Os anos finais do período colonial da Capitania de São José do Rio Negro foram administrados por uma junta provisória formada por Antonio da Silva Craveiro, Bonifacio João de Azevedo, Manoel Joaquim da Silva Pinheiro e João Lucas da Cruz. Em 9 de novembro de 1823 a Capitania de S. José do Rio Negro jura fidelidade à D. Pedro I. Uma junta governativa administraria a região até 1825, quando esta foi incorporada ao Grão-Pará na condição de Comarca.

Após citar a resolução de 1833 da Província do Grão-Pará que estabeleceu a divisão das comarcas e alterou os antigos nomes de suas vilas; e levantar alguns dados sobre o Lugar da Barra entre 1832 e 1852, Bento Aranha entra na segunda parte de sua obra, composta de reminiscências históricas, de  descrições de paisagens, ruas e caminhos de Manaus que viu entre 1852 e 1889:

"Era cortada a cidade da Barra, como a conheci em 1852, ao Norte pelo igarapé da Castelhana, que desagua no da Cachoeira Grande e pelo dos Remédios (Aterro), no logar denominado Mocó, cujas aguas lançam-se no Rio Negro. Este ultimo igarapé dividia o bairro da Republica do dos Remédios. Ao Occidente o igarapé da Cachoeira Grande limitava a cidade, e entre elle e o do Espirito Santo corriam os igarapés de S. Vicente, cuja fonte estava situada na extrema Occidental da rua da Palma, hoje denominada Saldanha Marinho; e o da Bica, seu affluente, que nasce na rua 10 de julho, ainda não existente nessa epocha, e cujo leito estende-se ao longo do largo da Polvora, formando com o igarapé da Cachoeira Grande o arrabalde denominado Cornetas e Sacco do Alferes. Abaixo do igarapé de S. Vicente desaguava no Rio Negro um outro que denominava-se do Seminário, cuja nascente era na rua Brazileira, tendo sido transformado depois na praça da Imperatriz. Estes dous igarapés formavam o bairro de S. Vicente, assim como o do Seminario e o do Espirito Santo o bairro que tomava o do deste nomes"(ARANHA, 1897, p. 15-16).

Tarefas a realizar
A - No texto sobre a cidade da Barra, explique como se formava o arrabalde chamado Cornetas e Sacco do Alferes.
B - Prolongue o texto sobre a cidade da Barra a partir do ponto em que ele termina.

Entradas de dados extraídas:
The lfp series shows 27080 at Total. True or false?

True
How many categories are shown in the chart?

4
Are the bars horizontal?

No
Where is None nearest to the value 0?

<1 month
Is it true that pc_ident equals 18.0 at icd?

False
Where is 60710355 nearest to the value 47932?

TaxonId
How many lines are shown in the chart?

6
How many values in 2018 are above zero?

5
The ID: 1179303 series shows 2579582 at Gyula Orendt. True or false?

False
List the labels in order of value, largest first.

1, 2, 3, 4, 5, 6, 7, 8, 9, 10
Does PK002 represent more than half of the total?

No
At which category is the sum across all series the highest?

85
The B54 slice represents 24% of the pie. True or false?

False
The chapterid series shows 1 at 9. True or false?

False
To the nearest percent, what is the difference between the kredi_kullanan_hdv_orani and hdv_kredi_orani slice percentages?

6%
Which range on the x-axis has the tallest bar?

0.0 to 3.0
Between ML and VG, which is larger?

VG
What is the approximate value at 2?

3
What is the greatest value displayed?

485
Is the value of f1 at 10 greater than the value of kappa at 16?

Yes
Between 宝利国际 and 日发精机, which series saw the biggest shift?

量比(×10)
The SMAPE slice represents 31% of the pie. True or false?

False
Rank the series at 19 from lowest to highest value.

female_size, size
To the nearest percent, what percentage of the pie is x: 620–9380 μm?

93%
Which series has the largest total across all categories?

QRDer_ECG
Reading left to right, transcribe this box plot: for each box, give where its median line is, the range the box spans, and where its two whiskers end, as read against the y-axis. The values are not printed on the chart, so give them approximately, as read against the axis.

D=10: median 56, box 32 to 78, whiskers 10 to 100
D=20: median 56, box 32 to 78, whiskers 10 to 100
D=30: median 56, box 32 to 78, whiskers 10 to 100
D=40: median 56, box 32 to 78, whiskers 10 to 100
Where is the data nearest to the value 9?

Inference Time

Respostas do exercício
A - O arrabalde era formado pelo igarapé da Bica, afluente do igarapé de S. Vicente, cujo leito se estendia ao longo do largo da Pólvora. Junto com o igarapé da Cachoeira Grande, ele delimitava essa área.

B -
Rua da Palma, S. Vicente, Largo da Pólvora, Saco do Alferes, rua Brasileira, rua Feliz Lembrança, rua do Sol, rua da Lua, travessa do Cantagalo, rua das Flores e outros tantos nomes pitorescos de lugares há muito modificados ou desaparecidos. Casas cobertas de palha, protegidas por cercas de madeira, sobrados em construção e outros arruinados. Bento Aranha nos apresenta a geografia da cidade nos tempos provinciais, uma geo-história, sempre recorrendo à sua memória, como na passagem a seguir:

"Em 1865 existiam no igarapé de Manaus alguns sitios, sendo destes os mais longinquos o da Curiboca Mãe, de D. Maxima Alvarenga, da velha cabocla Patricia, do velho João Cuyabá, do velho Cidade, e da velha Clementina" (ARANHA, 1897, p. 16).

Das modestas transformações do período, cita a construção do Cemitério de S. José, a "[...] abertura das estradas Ramos Ferreira [...] e 7 de Dezembro" (ARANHA, 1897, p. 19) e de outras vias públicas. À essa descrição de logradouros públicos segue-se uma relação de construções existentes em Manaus antes de 1852, das quais destacavam-se o Palácio dos Governadores, o Quartel, a Igreja de Nossa Senhora da Conceição, o Forte de S. José da Barra do Rio Negro (em ruínas), o Hospital Militar, a Olaria e a Cordoaria. O livro termina com uma abordagem sobre os rios até então conhecidos e mais explorados, como o Madeira, Içana, Japurá e Purus, todos visados por comerciantes amazonenses, paraenses, portugueses, maranhenses e mato-grossenses.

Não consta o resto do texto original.